Have you ever wondered what it really takes to move a single feature from a Jira ticket all the way into production?
That was exactly the challenge I faced in Week 3 of my DevOps Micro-Internship—a 5-day solo Scrum sprint where I had to plan, code, deploy, and troubleshoot on an AWS EC2 instance.
🎯 Sprint Goal: Deploy a visible footer showing version, date, and author details on the Mini-Finance app hosted on EC2.
🗓️ Sprint Breakdown
✅ Day 1 | The Launchpad
Jira was my mission control. I broke down one Epic into Stories and Subtasks.

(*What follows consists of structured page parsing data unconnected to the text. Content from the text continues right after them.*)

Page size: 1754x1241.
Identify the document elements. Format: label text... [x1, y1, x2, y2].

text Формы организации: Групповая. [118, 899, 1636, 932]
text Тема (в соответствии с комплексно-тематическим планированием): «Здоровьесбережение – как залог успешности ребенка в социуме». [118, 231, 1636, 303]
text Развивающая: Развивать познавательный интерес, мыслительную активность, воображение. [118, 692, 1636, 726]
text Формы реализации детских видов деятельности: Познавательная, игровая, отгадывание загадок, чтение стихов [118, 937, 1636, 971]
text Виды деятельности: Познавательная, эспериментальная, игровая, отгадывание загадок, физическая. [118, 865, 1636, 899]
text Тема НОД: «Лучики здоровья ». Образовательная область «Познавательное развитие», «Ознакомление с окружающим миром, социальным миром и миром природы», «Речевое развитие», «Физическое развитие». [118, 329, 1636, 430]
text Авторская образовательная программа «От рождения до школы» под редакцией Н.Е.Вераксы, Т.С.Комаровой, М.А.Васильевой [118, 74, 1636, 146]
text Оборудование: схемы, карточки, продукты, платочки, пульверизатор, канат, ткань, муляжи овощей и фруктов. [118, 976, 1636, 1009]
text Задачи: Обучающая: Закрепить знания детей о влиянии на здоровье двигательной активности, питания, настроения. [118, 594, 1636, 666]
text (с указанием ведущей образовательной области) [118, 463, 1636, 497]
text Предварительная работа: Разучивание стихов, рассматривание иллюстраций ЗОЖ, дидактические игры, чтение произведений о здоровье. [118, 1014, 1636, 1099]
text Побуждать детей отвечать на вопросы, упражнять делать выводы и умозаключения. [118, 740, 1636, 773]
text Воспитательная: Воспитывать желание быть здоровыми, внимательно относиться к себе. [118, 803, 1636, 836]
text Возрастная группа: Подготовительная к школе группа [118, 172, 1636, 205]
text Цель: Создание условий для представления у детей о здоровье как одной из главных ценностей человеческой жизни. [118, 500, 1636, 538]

First commit: created the footer’s HTML.
Provisioned an EC2 instance, installed Nginx, and configured the web root.
✅ Day 2 | The Polish
Fixed broken image paths and cleaned up CSS for proper rendering.
Transferred updated files to the server with SCP.
Learned the importance of nginx -t before reloading—saves headaches!
✅ Day 3 & 4 | Visibility + Reliability
Ensured the footer was responsive across devices.
Added a /healthz endpoint to check service availability.
Lesson learned: small, daily increments made testing smoother and reduced rollback risks.
✅ Day 5 | The Retrospective
Footer live and sprint goal achieved.
Captured burndown and demo deployed successfully.
📌 Reflections
What went well
Clear acceptance criteria
Incremental delivery
What needs improvement
Automating deployments with CI/CD in the next sprint
Scrum in action
Transparency. Focus. Commitment.
🔑 Key Takeaway
This week wasn’t just about shipping a footer. It was about end-to-end ownership—planning, fixing, configuring, deploying, monitoring, and improving. That, to me, is the essence of DevOps.
⚙️ Tech Stack
AWS EC2 • Ubuntu • Nginx • Jira • Git • SCP • HTML/CSS
A big thank you to Pravin Mishra for structuring such a practical internship, and to mentors like Praveen Pandey, Anisa Bibi, and the DMI community for their support.
I’m excited to carry this ship-to-production mindset forward as I grow in the Cloud & DevOps space.